Your job with the data below: print everything from the line that holds "[922,156,1203,171] [649,180,1203,195] levels, while" down to the line that holds "[647,792,672,803] [33,814,290,828] and", ends included, exactly, and nothing else.
*** Records ***
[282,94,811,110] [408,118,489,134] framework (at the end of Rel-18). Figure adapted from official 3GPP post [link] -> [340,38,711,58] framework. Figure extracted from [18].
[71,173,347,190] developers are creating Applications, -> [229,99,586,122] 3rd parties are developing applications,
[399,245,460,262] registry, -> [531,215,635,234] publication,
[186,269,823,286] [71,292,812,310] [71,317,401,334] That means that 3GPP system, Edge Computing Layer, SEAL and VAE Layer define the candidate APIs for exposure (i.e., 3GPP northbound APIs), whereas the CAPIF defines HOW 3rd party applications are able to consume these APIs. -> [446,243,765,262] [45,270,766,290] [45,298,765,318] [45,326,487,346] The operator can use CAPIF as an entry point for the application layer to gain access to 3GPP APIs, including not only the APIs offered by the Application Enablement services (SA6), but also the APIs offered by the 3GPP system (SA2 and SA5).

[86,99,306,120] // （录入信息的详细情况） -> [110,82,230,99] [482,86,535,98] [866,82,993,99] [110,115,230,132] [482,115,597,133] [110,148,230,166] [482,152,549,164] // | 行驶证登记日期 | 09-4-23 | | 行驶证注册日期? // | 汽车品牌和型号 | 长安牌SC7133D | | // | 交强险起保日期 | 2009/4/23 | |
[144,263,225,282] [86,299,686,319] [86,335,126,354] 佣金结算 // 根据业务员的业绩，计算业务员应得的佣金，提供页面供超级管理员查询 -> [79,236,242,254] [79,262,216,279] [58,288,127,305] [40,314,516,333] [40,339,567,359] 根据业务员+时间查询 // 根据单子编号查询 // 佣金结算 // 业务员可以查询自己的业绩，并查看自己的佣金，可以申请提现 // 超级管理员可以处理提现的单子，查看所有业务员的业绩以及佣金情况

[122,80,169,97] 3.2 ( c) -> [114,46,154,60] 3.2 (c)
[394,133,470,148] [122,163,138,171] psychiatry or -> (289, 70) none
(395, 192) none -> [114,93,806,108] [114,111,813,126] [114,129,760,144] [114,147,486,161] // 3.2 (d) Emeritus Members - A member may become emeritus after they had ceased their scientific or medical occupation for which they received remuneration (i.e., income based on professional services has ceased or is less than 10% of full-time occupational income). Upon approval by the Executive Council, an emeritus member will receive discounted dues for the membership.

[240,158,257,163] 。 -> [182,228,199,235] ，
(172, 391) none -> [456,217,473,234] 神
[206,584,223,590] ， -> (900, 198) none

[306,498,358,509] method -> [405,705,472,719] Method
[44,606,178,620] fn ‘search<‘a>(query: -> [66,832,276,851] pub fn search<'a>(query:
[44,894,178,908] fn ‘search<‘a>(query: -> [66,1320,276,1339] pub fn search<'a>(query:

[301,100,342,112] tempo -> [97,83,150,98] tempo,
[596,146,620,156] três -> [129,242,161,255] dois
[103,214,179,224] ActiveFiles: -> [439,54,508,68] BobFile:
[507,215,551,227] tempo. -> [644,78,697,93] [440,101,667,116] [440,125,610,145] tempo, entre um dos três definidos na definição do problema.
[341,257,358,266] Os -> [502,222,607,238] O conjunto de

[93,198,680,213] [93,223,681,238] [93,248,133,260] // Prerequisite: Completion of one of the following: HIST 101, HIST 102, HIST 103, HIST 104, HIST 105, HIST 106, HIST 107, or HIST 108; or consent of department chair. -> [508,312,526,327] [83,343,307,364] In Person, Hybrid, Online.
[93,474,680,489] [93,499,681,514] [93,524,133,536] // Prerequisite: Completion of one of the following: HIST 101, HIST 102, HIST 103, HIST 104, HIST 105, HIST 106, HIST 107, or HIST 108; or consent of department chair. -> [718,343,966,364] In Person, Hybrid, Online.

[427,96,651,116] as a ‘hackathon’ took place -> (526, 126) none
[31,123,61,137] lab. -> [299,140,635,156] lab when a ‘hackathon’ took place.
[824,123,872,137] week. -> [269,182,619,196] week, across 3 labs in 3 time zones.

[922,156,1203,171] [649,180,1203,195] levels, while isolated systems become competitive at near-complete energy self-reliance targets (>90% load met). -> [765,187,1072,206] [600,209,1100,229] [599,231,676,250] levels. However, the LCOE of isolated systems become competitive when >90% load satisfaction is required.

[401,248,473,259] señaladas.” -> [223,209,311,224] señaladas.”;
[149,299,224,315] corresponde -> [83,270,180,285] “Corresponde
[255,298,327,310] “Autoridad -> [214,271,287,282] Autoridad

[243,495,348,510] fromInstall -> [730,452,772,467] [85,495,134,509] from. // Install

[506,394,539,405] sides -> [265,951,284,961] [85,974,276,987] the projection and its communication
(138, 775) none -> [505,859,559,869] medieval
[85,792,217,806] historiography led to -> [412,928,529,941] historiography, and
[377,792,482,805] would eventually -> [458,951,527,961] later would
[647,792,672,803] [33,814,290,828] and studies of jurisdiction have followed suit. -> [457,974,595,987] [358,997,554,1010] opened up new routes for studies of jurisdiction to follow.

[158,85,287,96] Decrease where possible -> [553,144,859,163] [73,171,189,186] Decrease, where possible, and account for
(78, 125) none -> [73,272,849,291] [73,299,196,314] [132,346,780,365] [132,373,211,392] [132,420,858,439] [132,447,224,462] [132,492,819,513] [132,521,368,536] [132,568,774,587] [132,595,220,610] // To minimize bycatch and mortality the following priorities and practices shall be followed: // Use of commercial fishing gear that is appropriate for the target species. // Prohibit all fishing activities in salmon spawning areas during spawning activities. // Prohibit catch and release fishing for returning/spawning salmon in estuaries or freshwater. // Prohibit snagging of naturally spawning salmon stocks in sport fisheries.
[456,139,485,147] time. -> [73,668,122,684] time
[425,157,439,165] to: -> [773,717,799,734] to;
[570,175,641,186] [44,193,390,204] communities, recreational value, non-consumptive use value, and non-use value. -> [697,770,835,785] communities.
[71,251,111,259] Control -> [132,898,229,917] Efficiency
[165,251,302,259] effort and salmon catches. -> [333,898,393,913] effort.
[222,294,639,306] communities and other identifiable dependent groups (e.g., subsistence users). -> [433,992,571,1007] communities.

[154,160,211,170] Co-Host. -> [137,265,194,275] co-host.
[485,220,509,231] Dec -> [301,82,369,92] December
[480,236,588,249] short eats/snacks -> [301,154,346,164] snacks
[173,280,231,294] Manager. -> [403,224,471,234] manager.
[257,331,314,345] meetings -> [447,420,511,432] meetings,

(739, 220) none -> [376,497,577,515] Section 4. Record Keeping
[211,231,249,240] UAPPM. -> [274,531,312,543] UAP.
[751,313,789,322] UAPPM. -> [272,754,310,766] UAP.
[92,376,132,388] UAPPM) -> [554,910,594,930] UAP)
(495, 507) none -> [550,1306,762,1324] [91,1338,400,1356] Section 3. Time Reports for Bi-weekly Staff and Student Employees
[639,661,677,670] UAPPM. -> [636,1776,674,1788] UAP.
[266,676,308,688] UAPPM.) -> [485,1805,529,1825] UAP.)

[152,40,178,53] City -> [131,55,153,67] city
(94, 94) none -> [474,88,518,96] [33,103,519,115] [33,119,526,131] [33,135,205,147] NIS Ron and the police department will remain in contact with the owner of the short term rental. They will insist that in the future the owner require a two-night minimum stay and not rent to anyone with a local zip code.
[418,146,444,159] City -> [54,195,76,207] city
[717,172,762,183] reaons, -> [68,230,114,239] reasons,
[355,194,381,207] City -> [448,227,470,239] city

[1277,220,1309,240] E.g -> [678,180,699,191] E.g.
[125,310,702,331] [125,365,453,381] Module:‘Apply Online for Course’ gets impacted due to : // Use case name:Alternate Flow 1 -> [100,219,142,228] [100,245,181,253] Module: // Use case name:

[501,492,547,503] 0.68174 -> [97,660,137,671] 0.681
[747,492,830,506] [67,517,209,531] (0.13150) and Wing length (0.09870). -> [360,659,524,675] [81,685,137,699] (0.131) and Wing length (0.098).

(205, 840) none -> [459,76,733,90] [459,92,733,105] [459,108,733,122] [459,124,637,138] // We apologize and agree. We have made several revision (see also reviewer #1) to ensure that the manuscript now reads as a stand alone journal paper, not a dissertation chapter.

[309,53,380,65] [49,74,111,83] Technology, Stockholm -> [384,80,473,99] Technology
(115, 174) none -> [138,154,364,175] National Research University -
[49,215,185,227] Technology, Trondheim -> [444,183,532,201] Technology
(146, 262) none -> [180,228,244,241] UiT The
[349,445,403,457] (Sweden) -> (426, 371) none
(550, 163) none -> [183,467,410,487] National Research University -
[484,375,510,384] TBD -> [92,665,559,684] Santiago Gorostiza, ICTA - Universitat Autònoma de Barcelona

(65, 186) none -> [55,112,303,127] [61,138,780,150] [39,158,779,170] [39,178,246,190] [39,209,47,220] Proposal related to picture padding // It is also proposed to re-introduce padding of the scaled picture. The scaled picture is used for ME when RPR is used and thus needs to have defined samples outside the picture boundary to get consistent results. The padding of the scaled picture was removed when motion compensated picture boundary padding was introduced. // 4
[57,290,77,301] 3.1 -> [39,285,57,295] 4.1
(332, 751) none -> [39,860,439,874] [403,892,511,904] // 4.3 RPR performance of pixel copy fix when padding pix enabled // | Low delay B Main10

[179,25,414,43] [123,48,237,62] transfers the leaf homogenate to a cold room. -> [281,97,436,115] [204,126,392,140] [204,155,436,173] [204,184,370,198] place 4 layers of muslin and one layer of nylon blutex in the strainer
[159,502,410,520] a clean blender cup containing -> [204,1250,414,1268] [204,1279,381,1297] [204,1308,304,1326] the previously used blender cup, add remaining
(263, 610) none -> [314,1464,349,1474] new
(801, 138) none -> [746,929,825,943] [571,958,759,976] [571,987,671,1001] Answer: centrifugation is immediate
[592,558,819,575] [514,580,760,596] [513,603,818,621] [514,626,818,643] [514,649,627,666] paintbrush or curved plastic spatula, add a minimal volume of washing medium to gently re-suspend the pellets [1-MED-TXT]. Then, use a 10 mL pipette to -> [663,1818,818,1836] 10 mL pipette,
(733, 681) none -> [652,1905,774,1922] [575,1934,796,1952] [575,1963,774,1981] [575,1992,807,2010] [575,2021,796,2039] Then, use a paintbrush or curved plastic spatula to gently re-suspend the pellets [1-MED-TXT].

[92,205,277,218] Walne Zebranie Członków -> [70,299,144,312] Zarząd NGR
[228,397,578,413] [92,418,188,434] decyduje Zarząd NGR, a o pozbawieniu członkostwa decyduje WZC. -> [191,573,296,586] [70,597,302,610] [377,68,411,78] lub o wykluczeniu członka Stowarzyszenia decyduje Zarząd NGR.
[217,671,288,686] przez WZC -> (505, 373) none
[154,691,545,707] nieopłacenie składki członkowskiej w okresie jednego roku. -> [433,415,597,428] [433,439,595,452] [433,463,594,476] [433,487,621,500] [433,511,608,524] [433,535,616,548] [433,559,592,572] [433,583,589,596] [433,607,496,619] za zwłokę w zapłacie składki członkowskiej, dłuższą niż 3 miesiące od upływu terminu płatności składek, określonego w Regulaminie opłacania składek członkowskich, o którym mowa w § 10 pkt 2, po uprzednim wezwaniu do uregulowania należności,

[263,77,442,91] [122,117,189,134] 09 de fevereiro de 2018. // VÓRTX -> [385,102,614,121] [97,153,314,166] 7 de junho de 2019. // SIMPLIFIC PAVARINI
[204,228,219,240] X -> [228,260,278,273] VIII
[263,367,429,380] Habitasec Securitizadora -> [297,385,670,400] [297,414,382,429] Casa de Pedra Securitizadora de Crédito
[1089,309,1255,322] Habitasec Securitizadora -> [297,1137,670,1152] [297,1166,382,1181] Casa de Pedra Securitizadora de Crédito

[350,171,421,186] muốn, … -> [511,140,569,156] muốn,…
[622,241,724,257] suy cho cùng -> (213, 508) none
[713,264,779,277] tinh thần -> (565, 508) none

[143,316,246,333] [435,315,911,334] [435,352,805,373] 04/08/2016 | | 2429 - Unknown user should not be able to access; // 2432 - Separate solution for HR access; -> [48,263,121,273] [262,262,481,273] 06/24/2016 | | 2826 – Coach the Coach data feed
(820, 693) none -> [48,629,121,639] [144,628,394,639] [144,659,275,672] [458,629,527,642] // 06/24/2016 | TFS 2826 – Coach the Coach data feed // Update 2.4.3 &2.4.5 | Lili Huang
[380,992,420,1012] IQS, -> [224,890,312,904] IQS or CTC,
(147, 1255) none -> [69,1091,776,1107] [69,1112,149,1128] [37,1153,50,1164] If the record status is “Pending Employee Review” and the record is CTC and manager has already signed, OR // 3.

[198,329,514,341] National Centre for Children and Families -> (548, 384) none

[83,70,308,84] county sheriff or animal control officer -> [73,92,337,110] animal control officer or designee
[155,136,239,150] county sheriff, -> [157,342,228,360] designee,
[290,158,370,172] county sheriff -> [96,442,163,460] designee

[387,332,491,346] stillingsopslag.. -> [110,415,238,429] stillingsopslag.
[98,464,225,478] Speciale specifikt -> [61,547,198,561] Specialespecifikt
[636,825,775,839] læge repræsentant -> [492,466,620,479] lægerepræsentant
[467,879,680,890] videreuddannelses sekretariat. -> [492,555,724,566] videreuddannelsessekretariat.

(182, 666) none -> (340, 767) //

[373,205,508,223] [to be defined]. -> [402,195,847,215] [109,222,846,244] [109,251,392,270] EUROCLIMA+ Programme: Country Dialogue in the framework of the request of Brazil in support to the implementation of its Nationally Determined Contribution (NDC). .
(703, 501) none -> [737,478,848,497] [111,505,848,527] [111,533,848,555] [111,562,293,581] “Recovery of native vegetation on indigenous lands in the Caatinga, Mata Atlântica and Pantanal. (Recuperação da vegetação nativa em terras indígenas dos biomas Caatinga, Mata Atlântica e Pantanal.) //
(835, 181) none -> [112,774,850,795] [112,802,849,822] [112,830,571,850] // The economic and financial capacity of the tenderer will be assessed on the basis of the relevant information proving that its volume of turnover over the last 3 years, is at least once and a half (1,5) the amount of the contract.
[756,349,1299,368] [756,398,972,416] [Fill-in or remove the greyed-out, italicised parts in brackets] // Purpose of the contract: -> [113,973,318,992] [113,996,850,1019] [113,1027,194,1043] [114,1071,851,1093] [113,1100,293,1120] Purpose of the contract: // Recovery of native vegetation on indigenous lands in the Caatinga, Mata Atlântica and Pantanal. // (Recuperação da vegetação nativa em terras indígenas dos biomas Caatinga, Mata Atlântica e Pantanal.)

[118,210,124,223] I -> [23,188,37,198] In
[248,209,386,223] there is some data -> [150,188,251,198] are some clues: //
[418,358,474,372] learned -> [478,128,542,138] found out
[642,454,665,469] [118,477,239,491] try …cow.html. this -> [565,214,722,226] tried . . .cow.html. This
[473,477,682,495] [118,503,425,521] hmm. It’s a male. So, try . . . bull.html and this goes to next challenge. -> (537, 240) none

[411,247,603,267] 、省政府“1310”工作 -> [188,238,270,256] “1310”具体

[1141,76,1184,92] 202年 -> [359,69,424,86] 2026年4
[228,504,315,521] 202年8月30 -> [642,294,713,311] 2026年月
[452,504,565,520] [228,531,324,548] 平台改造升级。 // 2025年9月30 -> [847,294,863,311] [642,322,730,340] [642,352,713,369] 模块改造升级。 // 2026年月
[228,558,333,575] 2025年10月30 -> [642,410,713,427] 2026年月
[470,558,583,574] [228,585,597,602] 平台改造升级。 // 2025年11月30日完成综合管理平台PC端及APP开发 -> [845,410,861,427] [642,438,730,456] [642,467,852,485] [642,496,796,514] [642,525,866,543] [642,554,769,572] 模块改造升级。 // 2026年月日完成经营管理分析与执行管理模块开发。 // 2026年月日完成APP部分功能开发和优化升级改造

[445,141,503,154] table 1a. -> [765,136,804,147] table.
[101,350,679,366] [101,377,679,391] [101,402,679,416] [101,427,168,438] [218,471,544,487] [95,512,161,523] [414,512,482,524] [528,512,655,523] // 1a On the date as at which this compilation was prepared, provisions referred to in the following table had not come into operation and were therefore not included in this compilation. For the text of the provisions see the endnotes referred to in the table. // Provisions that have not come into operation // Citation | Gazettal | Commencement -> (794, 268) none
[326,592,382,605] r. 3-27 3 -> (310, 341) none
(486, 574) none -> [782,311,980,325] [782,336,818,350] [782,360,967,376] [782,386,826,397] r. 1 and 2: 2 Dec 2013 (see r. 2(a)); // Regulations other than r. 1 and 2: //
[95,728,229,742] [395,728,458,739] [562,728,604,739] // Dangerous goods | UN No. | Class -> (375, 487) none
*** End of Records ***
Written solution:
[922,156,1203,171] [649,180,1203,195] levels, while isolated systems become competitive at near-complete energy self-reliance targets (>90% load met). -> [765,187,1072,206] [600,209,1100,229] [599,231,676,250] levels. However, the LCOE of isolated systems become competitive when >90% load satisfaction is required.

[401,248,473,259] señaladas.” -> [223,209,311,224] señaladas.”;
[149,299,224,315] corresponde -> [83,270,180,285] “Corresponde
[255,298,327,310] “Autoridad -> [214,271,287,282] Autoridad

[243,495,348,510] fromInstall -> [730,452,772,467] [85,495,134,509] from. // Install

[506,394,539,405] sides -> [265,951,284,961] [85,974,276,987] the projection and its communication
(138, 775) none -> [505,859,559,869] medieval
[85,792,217,806] historiography led to -> [412,928,529,941] historiography, and
[377,792,482,805] would eventually -> [458,951,527,961] later would
[647,792,672,803] [33,814,290,828] and studies of jurisdiction have followed suit. -> [457,974,595,987] [358,997,554,1010] opened up new routes for studies of jurisdiction to follow.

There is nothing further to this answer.